**DIRECTIONS**
Look below for the line with "- 😄 Pronouns: She/Her" and the line with "My GitHub Profile!👋</h1>". Copy exactly those two lines and every line between, but not the pictures.
── INPUT DATA ──
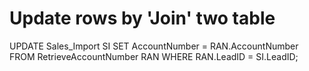 # Update rows by 'Join' two table
  
  UPDATE Sales_Import SI
  SET AccountNumber = RAN.AccountNumber
  FROM RetrieveAccountNumber RAN
  WHERE RAN.LeadID = SI.LeadID; 
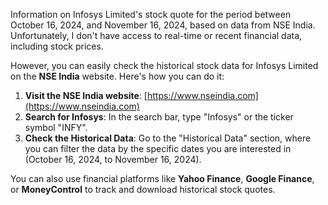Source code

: Information on Infosys Limited's stock quote for the period between October 16, 2024, and November 16, 2024, based on data from NSE India. Unfortunately, I don't have access to real-time or recent financial data, including stock prices.

However, you can easily check the historical stock data for Infosys Limited on the **NSE India** website. Here's how you can do it:

1. **Visit the NSE India website**: [https://www.nseindia.com](https://www.nseindia.com)
2. **Search for Infosys**: In the search bar, type "Infosys" or the ticker symbol "INFY".
3. **Check the Historical Data**: Go to the "Historical Data" section, where you can filter the data by the specific dates you are interested in (October 16, 2024, to November 16, 2024).

You can also use financial platforms like **Yahoo Finance**, **Google Finance**, or **MoneyControl** to track and download historical stock quotes.
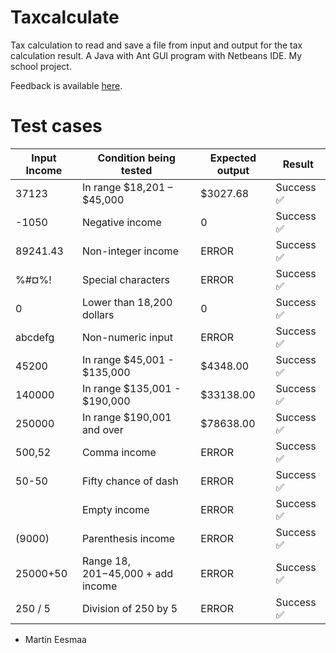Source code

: # Taxcalculate

Tax calculation to read and save a file from input and output for the tax calculation result. A Java with Ant GUI program with Netbeans IDE. My school project.

Feedback is available [here](FEEDBACK.md).

# Test cases

| Input Income | Condition being tested     | Expected output | Result      |
| ------------ | ----------------------     | --------------- | ------      |
| 37123        | In range $18,201 – $45,000 | $3027.68        | Success ✅ |
| -1050        | Negative income            | 0               | Success ✅ |
| 89241.43     | Non-integer income         | ERROR           | Success ✅ |
| %#¤%!        | Special characters         | ERROR           | Success ✅ |
| 0            | Lower than 18,200 dollars  | 0               | Success ✅ |
| abcdefg      | Non-numeric input          | ERROR           | Success ✅ |
| 45200        | In range $45,001 - $135,000 | $4348.00       | Success ✅ |
| 140000       | In range $135,001 - $190,000 | $33138.00     | Success ✅ |
| 250000       | In range $190,001 and over | $78638.00       | Success ✅ |
| 500,52       | Comma income               | ERROR           | Success ✅ |
| 50-50        | Fifty chance of dash       | ERROR           | Success ✅ |
|              | Empty income               | ERROR           | Success ✅ |
| (9000)       | Parenthesis income         | ERROR           | Success ✅ |
| 25000+50     | Range $18,201-$45,000 + add income | ERROR   | Success ✅ |
| 250 / 5      | Division of 250 by 5       | ERROR           | Success ✅ |

- Martin Eesmaa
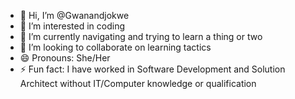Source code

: - 👋 Hi, I’m @Gwanandjokwe
- 👀 I’m interested in coding
- 🌱 I’m currently navigating and trying to learn a thing or two
- 💞️ I’m looking to collaborate on learning tactics
- 😄 Pronouns: She/Her
- ⚡ Fun fact: I have worked in Software Development and Solution Architect without IT/Computer knowledge or qualification

<!---
Gwanandjokwe/Gwanandjokwe is a ✨ special ✨ repository because its `README.md` (this file) appears on your GitHub profile.
You can click the Preview link to take a look at your changes.
--->

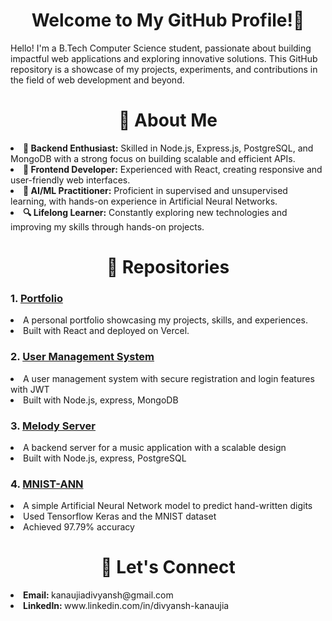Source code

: <h1 align='center'> Welcome to My GitHub Profile!👋</h1>
Hello! I'm a B.Tech Computer Science student, passionate about building impactful web applications and exploring innovative solutions. This GitHub repository is a showcase of my projects, experiments, and contributions in the field of web development and beyond.
<h1 align='center'>🚀 About Me</h1>
  <li>
    <b>🌟 Backend Enthusiast:</b> Skilled in Node.js, Express.js, PostgreSQL, and MongoDB with a strong focus on building scalable and efficient APIs.
  </li>
  <li>
    <b>🎨 Frontend Developer:</b> Experienced with React, creating responsive and user-friendly web interfaces.
  </li>
  <li>
    <b>🧠 AI/ML Practitioner:</b> Proficient in supervised and unsupervised learning, with hands-on experience in Artificial Neural Networks.
  </li>
  <li>
    <b>🔍 Lifelong Learner:</b> Constantly exploring new technologies and improving my skills through hands-on projects.
  </li>
<h1 align='center'>📂 Repositories</h1>
<h3>1. <a href='https://www.github.com/CyberKnight4269/Portfolio'>Portfolio</a></h3>
<li>A personal portfolio showcasing my projects, skills, and experiences.</li>
<li>Built with React and deployed on Vercel.</li>
<h3>2. <a href='https://www.github.com/CyberKnight4269/User-Management-System'>User Management System</a></h3>
<li>A user management system with secure registration and login features with JWT</li>
<li>Built with Node.js, express, MongoDB</li>
<h3>3. <a href='https://www.github.com/CyberKnight4269/MelodyServer'>Melody Server</a></h3>
<li>A backend server for a music application with a scalable design</li>
<li>Built with Node.js, express, PostgreSQL</li>
<h3>4. <a href='https://www.github.com/CyberKnight4269/MNIST-ANN'>MNIST-ANN</a></h3>
<li>A simple Artificial Neural Network model to predict hand-written digits</li>
<li>Used Tensorflow Keras and the MNIST dataset</li>
<li>Achieved 97.79% accuracy</li>
<h1 align='center'>🌟 Let's Connect</h1>
<li><b>Email: </b>kanaujiadivyansh@gmail.com</li>
<li><b>LinkedIn: </b>www.linkedin.com/in/divyansh-kanaujia</li>
<!---
CyberKnight4269/CyberKnight4269 is a ✨ special ✨ repository because its `README.md` (this file) appears on your GitHub profile.
You can click the Preview link to take a look at your changes.
--->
───
**ANSWER TO THIS PROBLEM**
- 😄 Pronouns: She/Her
- ⚡ Fun fact: I have worked in Software Development and Solution Architect without IT/Computer knowledge or qualification

<!---
Gwanandjokwe/Gwanandjokwe is a ✨ special ✨ repository because its `README.md` (this file) appears on your GitHub profile.
You can click the Preview link to take a look at your changes.
--->

Source code

: <h1 align='center'> Welcome to My GitHub Profile!👋</h1>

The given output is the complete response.